PROBLEM DESCRIPTION —
Tell how many lines in the data below include the word "fractalNoise". The answer is the number only.

=== Section Start ===

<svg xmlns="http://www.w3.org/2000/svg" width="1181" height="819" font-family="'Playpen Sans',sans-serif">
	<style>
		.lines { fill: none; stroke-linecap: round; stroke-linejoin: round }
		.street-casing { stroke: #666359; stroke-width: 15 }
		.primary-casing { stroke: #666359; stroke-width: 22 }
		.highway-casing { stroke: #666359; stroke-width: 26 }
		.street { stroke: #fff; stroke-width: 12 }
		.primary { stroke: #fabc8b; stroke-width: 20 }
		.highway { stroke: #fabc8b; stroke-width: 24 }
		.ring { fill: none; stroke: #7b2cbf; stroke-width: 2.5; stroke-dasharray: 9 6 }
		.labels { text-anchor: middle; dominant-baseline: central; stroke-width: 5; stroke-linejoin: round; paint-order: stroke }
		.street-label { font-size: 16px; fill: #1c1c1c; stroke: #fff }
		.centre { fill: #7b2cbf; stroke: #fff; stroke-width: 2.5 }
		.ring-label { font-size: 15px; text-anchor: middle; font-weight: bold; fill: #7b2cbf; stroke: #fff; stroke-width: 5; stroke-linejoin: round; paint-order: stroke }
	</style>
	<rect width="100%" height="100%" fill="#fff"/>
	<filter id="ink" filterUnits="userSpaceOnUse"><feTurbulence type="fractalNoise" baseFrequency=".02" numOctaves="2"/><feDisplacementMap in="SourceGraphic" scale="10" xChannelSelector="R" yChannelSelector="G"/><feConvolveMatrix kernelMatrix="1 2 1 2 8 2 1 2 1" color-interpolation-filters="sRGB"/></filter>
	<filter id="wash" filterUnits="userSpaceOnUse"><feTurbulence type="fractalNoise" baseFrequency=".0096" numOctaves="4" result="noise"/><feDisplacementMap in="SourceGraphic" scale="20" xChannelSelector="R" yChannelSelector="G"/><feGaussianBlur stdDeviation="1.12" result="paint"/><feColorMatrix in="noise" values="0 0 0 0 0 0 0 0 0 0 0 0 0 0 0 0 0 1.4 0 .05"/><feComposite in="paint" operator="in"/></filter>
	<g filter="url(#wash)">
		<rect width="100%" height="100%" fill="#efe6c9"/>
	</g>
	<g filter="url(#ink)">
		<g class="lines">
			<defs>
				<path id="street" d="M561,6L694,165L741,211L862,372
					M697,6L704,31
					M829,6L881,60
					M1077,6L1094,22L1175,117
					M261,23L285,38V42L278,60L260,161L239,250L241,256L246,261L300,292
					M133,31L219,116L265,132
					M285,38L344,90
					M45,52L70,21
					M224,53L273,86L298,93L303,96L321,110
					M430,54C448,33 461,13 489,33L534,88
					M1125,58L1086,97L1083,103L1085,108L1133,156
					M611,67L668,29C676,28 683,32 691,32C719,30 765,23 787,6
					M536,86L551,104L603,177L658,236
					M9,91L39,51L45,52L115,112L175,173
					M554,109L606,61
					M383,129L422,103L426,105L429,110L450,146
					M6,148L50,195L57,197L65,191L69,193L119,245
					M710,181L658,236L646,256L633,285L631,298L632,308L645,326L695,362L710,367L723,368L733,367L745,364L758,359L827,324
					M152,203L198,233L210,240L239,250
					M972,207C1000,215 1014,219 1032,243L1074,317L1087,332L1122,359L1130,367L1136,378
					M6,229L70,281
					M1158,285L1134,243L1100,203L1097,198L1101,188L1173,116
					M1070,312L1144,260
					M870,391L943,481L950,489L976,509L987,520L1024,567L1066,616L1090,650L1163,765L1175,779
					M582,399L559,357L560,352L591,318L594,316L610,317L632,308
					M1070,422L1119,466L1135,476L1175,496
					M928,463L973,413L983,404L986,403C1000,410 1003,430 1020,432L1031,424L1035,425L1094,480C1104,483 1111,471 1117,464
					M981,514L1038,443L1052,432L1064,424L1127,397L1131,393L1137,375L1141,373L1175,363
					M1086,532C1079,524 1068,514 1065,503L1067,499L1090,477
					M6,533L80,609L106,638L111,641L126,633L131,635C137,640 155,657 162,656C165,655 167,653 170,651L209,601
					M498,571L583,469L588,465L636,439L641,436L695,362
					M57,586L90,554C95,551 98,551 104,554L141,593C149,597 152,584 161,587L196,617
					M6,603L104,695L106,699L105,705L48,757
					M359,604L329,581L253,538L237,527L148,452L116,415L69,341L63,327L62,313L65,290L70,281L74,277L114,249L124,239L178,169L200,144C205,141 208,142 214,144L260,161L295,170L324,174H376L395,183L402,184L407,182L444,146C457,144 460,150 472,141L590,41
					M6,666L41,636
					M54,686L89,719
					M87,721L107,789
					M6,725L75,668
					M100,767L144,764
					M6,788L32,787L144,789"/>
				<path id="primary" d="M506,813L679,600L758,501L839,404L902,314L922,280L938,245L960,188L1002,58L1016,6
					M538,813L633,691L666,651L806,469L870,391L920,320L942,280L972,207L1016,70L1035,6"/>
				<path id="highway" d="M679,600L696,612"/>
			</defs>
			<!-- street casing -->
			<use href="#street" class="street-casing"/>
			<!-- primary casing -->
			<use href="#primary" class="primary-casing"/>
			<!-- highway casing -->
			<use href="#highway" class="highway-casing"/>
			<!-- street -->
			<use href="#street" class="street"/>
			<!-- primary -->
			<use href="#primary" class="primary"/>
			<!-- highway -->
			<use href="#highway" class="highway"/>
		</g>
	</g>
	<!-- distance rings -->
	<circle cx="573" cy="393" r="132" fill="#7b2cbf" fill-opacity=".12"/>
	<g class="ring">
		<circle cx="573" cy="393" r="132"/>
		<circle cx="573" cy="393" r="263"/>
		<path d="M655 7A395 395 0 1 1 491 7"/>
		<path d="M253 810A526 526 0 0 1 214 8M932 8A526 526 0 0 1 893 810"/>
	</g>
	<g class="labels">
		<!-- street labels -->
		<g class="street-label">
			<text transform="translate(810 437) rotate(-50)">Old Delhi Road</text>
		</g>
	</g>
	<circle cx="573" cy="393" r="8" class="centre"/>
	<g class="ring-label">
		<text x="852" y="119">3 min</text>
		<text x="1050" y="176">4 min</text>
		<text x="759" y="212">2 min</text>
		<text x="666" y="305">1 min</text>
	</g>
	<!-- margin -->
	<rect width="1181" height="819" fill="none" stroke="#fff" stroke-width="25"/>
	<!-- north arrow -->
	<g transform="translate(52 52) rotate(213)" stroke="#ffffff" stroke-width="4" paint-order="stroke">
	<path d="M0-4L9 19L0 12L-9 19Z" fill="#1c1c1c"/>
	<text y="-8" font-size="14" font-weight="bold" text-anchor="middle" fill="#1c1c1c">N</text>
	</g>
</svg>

=== Section End ===

RESPONSE BOX —
2